* Begin Entries shown *
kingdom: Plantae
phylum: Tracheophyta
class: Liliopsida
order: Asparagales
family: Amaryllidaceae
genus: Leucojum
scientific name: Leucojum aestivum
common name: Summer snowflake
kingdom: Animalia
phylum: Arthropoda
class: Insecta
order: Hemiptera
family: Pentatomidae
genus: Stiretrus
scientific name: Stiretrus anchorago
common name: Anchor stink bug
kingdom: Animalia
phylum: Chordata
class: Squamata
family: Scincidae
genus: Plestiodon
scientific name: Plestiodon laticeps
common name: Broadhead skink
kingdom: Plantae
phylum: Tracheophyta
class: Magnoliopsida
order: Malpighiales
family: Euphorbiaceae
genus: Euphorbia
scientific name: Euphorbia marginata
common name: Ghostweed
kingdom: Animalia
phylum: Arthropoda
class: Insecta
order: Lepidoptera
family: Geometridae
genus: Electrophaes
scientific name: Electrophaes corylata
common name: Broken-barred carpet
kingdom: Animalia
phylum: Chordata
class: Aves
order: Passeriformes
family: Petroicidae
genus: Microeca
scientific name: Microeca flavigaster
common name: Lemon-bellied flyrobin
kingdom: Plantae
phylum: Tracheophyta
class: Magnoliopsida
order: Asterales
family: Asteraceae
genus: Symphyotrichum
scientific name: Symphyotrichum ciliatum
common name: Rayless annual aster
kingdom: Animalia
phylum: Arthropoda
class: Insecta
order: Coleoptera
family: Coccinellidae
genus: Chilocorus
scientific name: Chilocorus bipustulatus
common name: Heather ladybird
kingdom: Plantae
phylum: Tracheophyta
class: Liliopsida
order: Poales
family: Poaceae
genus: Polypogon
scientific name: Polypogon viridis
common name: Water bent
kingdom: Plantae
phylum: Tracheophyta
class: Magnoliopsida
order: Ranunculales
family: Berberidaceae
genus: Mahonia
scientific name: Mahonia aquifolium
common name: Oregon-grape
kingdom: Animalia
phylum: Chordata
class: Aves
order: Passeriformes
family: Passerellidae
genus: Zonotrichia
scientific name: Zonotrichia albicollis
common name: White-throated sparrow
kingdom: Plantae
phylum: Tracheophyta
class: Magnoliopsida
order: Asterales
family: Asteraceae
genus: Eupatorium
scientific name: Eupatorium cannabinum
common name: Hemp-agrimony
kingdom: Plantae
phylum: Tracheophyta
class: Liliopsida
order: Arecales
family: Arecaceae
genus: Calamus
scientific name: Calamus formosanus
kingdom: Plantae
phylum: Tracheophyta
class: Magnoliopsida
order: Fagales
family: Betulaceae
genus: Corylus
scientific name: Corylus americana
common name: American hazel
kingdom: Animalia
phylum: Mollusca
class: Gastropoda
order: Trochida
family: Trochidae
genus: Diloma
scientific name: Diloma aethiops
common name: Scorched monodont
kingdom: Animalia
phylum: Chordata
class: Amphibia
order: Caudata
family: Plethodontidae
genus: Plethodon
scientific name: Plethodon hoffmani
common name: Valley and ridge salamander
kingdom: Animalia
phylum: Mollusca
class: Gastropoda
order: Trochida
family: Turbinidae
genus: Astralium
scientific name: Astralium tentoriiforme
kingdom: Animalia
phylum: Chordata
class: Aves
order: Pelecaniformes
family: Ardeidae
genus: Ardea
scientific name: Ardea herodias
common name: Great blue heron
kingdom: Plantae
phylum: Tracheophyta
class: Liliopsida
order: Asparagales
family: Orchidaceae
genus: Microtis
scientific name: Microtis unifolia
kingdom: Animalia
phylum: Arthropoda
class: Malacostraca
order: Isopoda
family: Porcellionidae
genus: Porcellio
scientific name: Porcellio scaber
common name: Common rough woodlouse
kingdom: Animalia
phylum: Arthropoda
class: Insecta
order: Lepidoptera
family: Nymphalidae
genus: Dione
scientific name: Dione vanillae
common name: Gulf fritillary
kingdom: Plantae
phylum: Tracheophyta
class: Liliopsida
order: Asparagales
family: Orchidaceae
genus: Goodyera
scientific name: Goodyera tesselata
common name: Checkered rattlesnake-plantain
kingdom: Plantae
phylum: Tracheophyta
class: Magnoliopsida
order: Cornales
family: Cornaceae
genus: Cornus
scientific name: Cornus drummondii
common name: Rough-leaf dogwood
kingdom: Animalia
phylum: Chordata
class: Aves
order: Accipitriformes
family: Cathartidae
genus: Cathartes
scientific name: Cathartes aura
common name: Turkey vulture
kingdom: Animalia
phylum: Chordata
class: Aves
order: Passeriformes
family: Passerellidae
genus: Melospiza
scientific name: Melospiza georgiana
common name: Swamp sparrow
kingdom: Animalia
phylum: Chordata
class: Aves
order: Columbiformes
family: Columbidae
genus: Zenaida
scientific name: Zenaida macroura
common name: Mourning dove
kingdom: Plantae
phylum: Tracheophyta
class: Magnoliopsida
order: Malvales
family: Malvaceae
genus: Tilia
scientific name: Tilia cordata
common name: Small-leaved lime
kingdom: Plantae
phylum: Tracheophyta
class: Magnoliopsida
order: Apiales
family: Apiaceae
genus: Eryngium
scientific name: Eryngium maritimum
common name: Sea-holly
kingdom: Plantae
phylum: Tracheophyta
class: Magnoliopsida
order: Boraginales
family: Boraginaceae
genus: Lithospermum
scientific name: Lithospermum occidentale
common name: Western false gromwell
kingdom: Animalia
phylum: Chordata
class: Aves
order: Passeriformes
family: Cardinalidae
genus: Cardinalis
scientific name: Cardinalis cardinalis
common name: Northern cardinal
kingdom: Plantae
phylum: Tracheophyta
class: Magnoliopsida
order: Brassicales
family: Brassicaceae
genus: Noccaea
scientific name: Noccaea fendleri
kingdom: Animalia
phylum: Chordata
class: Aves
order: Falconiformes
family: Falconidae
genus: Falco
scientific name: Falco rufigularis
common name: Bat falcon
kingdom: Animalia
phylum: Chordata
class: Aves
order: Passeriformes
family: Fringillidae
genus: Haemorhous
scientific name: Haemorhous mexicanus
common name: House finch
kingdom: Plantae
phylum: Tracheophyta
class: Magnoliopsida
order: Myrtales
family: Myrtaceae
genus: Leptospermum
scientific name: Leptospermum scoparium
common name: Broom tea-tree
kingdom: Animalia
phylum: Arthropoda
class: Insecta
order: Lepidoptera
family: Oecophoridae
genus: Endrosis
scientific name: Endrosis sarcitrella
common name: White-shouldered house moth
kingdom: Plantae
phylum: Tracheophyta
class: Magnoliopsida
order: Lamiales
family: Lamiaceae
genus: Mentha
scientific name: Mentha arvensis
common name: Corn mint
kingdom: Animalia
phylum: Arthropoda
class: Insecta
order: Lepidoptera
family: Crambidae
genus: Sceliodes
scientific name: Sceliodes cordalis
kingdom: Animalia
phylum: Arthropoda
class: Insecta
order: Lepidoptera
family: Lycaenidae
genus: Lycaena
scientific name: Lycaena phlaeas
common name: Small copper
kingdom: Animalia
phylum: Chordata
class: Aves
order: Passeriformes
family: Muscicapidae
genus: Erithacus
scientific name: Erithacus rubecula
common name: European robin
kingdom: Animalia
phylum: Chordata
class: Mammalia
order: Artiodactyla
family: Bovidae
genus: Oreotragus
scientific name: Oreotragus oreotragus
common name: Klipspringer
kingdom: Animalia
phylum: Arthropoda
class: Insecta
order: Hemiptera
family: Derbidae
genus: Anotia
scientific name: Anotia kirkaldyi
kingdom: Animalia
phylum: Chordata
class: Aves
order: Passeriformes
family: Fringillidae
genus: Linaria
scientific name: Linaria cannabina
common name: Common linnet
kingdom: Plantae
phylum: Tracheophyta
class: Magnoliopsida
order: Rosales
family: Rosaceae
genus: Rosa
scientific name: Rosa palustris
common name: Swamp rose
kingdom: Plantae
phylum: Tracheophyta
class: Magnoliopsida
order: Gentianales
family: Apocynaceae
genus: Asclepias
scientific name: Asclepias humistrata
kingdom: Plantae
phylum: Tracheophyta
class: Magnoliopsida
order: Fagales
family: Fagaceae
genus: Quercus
* End Entries shown *
Aim — Starting at the line containing "scientific name: Ardea herodias" and ending at the line containing "common name: Small-leaved lime", write out those lines of the items again with every "common name" changed to "vernacular name". Leave everything else as it is.

Response below —
scientific name: Ardea herodias
vernacular name: Great blue heron
kingdom: Plantae
phylum: Tracheophyta
class: Liliopsida
order: Asparagales
family: Orchidaceae
genus: Microtis
scientific name: Microtis unifolia
kingdom: Animalia
phylum: Arthropoda
class: Malacostraca
order: Isopoda
family: Porcellionidae
genus: Porcellio
scientific name: Porcellio scaber
vernacular name: Common rough woodlouse
kingdom: Animalia
phylum: Arthropoda
class: Insecta
order: Lepidoptera
family: Nymphalidae
genus: Dione
scientific name: Dione vanillae
vernacular name: Gulf fritillary
kingdom: Plantae
phylum: Tracheophyta
class: Liliopsida
order: Asparagales
family: Orchidaceae
genus: Goodyera
scientific name: Goodyera tesselata
vernacular name: Checkered rattlesnake-plantain
kingdom: Plantae
phylum: Tracheophyta
class: Magnoliopsida
order: Cornales
family: Cornaceae
genus: Cornus
scientific name: Cornus drummondii
vernacular name: Rough-leaf dogwood
kingdom: Animalia
phylum: Chordata
class: Aves
order: Accipitriformes
family: Cathartidae
genus: Cathartes
scientific name: Cathartes aura
vernacular name: Turkey vulture
kingdom: Animalia
phylum: Chordata
class: Aves
order: Passeriformes
family: Passerellidae
genus: Melospiza
scientific name: Melospiza georgiana
vernacular name: Swamp sparrow
kingdom: Animalia
phylum: Chordata
class: Aves
order: Columbiformes
family: Columbidae
genus: Zenaida
scientific name: Zenaida macroura
vernacular name: Mourning dove
kingdom: Plantae
phylum: Tracheophyta
class: Magnoliopsida
order: Malvales
family: Malvaceae
genus: Tilia
scientific name: Tilia cordata
vernacular name: Small-leaved lime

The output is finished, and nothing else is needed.